(Document understanding data)

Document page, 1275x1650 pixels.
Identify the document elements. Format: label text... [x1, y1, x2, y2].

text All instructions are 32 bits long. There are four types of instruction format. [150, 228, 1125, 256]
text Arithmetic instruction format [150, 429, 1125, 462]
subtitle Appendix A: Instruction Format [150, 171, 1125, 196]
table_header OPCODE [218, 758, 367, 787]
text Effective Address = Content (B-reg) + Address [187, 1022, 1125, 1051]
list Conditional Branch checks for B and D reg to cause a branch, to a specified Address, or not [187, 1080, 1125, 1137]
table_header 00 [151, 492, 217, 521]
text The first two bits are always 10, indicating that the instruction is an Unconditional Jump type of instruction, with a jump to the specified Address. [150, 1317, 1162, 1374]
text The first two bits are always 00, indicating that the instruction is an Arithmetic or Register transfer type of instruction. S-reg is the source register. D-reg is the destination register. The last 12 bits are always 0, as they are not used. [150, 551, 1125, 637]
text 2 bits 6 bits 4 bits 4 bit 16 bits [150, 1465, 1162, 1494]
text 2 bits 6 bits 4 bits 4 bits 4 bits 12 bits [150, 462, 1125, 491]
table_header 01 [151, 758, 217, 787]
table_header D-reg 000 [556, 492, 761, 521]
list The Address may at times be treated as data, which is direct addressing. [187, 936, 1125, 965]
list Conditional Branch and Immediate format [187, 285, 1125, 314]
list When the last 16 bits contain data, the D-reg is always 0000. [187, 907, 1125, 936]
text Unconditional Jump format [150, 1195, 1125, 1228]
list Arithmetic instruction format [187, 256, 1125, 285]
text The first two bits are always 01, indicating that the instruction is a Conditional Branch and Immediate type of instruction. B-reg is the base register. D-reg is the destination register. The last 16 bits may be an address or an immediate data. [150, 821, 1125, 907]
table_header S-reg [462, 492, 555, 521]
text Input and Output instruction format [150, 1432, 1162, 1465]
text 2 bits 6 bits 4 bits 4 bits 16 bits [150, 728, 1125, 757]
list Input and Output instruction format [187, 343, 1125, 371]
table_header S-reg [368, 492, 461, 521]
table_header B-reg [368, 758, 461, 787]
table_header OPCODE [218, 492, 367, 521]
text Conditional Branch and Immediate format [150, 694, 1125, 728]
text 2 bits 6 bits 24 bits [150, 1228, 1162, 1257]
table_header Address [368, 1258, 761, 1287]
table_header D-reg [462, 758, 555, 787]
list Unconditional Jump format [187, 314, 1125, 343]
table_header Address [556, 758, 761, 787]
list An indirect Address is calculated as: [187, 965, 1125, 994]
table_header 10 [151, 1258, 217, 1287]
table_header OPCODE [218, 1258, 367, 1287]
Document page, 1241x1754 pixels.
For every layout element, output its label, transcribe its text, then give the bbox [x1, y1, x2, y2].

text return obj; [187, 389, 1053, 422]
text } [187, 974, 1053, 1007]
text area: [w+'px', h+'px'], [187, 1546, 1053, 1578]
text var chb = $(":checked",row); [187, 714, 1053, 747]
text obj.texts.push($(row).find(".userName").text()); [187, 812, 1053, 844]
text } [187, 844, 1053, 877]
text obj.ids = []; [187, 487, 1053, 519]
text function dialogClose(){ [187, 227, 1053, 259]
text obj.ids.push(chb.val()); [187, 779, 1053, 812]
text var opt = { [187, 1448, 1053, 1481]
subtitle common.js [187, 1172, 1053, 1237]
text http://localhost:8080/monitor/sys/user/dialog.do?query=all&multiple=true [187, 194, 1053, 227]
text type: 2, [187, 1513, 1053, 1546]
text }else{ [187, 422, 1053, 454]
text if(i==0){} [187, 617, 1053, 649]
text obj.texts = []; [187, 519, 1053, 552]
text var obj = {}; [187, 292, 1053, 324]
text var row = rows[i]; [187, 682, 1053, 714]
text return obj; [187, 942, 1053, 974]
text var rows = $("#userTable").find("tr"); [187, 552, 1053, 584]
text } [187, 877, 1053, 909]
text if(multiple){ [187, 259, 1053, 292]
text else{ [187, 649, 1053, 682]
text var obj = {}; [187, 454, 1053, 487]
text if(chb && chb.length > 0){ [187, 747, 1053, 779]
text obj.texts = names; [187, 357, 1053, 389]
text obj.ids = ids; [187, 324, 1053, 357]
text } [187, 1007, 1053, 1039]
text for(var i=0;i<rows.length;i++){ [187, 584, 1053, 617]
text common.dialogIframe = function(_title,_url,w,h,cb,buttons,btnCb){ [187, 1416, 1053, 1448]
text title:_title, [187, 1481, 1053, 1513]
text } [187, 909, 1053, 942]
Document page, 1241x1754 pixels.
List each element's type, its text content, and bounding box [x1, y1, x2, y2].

### [Exercise details]
Above are some records; repeat all of them exactly.

### [Solution for this task]
Document page, 1275x1650 pixels.
Identify the document elements. Format: label text... [x1, y1, x2, y2].

text All instructions are 32 bits long. There are four types of instruction format. [150, 228, 1125, 256]
text Arithmetic instruction format [150, 429, 1125, 462]
subtitle Appendix A: Instruction Format [150, 171, 1125, 196]
table_header OPCODE [218, 758, 367, 787]
text Effective Address = Content (B-reg) + Address [187, 1022, 1125, 1051]
list Conditional Branch checks for B and D reg to cause a branch, to a specified Address, or not [187, 1080, 1125, 1137]
table_header 00 [151, 492, 217, 521]
text The first two bits are always 10, indicating that the instruction is an Unconditional Jump type of instruction, with a jump to the specified Address. [150, 1317, 1162, 1374]
text The first two bits are always 00, indicating that the instruction is an Arithmetic or Register transfer type of instruction. S-reg is the source register. D-reg is the destination register. The last 12 bits are always 0, as they are not used. [150, 551, 1125, 637]
text 2 bits 6 bits 4 bits 4 bit 16 bits [150, 1465, 1162, 1494]
text 2 bits 6 bits 4 bits 4 bits 4 bits 12 bits [150, 462, 1125, 491]
table_header 01 [151, 758, 217, 787]
table_header D-reg 000 [556, 492, 761, 521]
list The Address may at times be treated as data, which is direct addressing. [187, 936, 1125, 965]
list Conditional Branch and Immediate format [187, 285, 1125, 314]
list When the last 16 bits contain data, the D-reg is always 0000. [187, 907, 1125, 936]
text Unconditional Jump format [150, 1195, 1125, 1228]
list Arithmetic instruction format [187, 256, 1125, 285]
text The first two bits are always 01, indicating that the instruction is a Conditional Branch and Immediate type of instruction. B-reg is the base register. D-reg is the destination register. The last 16 bits may be an address or an immediate data. [150, 821, 1125, 907]
table_header S-reg [462, 492, 555, 521]
text Input and Output instruction format [150, 1432, 1162, 1465]
text 2 bits 6 bits 4 bits 4 bits 16 bits [150, 728, 1125, 757]
list Input and Output instruction format [187, 343, 1125, 371]
table_header S-reg [368, 492, 461, 521]
table_header B-reg [368, 758, 461, 787]
table_header OPCODE [218, 492, 367, 521]
text Conditional Branch and Immediate format [150, 694, 1125, 728]
text 2 bits 6 bits 24 bits [150, 1228, 1162, 1257]
table_header Address [368, 1258, 761, 1287]
table_header D-reg [462, 758, 555, 787]
list Unconditional Jump format [187, 314, 1125, 343]
table_header Address [556, 758, 761, 787]
list An indirect Address is calculated as: [187, 965, 1125, 994]
table_header 10 [151, 1258, 217, 1287]
table_header OPCODE [218, 1258, 367, 1287]
Document page, 1241x1754 pixels.
For every layout element, output its label, transcribe its text, then give the bbox [x1, y1, x2, y2].

text return obj; [187, 389, 1053, 422]
text } [187, 974, 1053, 1007]
text area: [w+'px', h+'px'], [187, 1546, 1053, 1578]
text var chb = $(":checked",row); [187, 714, 1053, 747]
text obj.texts.push($(row).find(".userName").text()); [187, 812, 1053, 844]
text } [187, 844, 1053, 877]
text obj.ids = []; [187, 487, 1053, 519]
text function dialogClose(){ [187, 227, 1053, 259]
text obj.ids.push(chb.val()); [187, 779, 1053, 812]
text var opt = { [187, 1448, 1053, 1481]
subtitle common.js [187, 1172, 1053, 1237]
text http://localhost:8080/monitor/sys/user/dialog.do?query=all&multiple=true [187, 194, 1053, 227]
text type: 2, [187, 1513, 1053, 1546]
text }else{ [187, 422, 1053, 454]
text if(i==0){} [187, 617, 1053, 649]
text obj.texts = []; [187, 519, 1053, 552]
text var obj = {}; [187, 292, 1053, 324]
text var row = rows[i]; [187, 682, 1053, 714]
text return obj; [187, 942, 1053, 974]
text var rows = $("#userTable").find("tr"); [187, 552, 1053, 584]
text } [187, 877, 1053, 909]
text if(multiple){ [187, 259, 1053, 292]
text else{ [187, 649, 1053, 682]
text var obj = {}; [187, 454, 1053, 487]
text if(chb && chb.length > 0){ [187, 747, 1053, 779]
text obj.texts = names; [187, 357, 1053, 389]
text obj.ids = ids; [187, 324, 1053, 357]
text } [187, 1007, 1053, 1039]
text for(var i=0;i<rows.length;i++){ [187, 584, 1053, 617]
text common.dialogIframe = function(_title,_url,w,h,cb,buttons,btnCb){ [187, 1416, 1053, 1448]
text title:_title, [187, 1481, 1053, 1513]
text } [187, 909, 1053, 942]
Document page, 1241x1754 pixels.
List each element's type, its text content, and bounding box [x1, y1, x2, y2].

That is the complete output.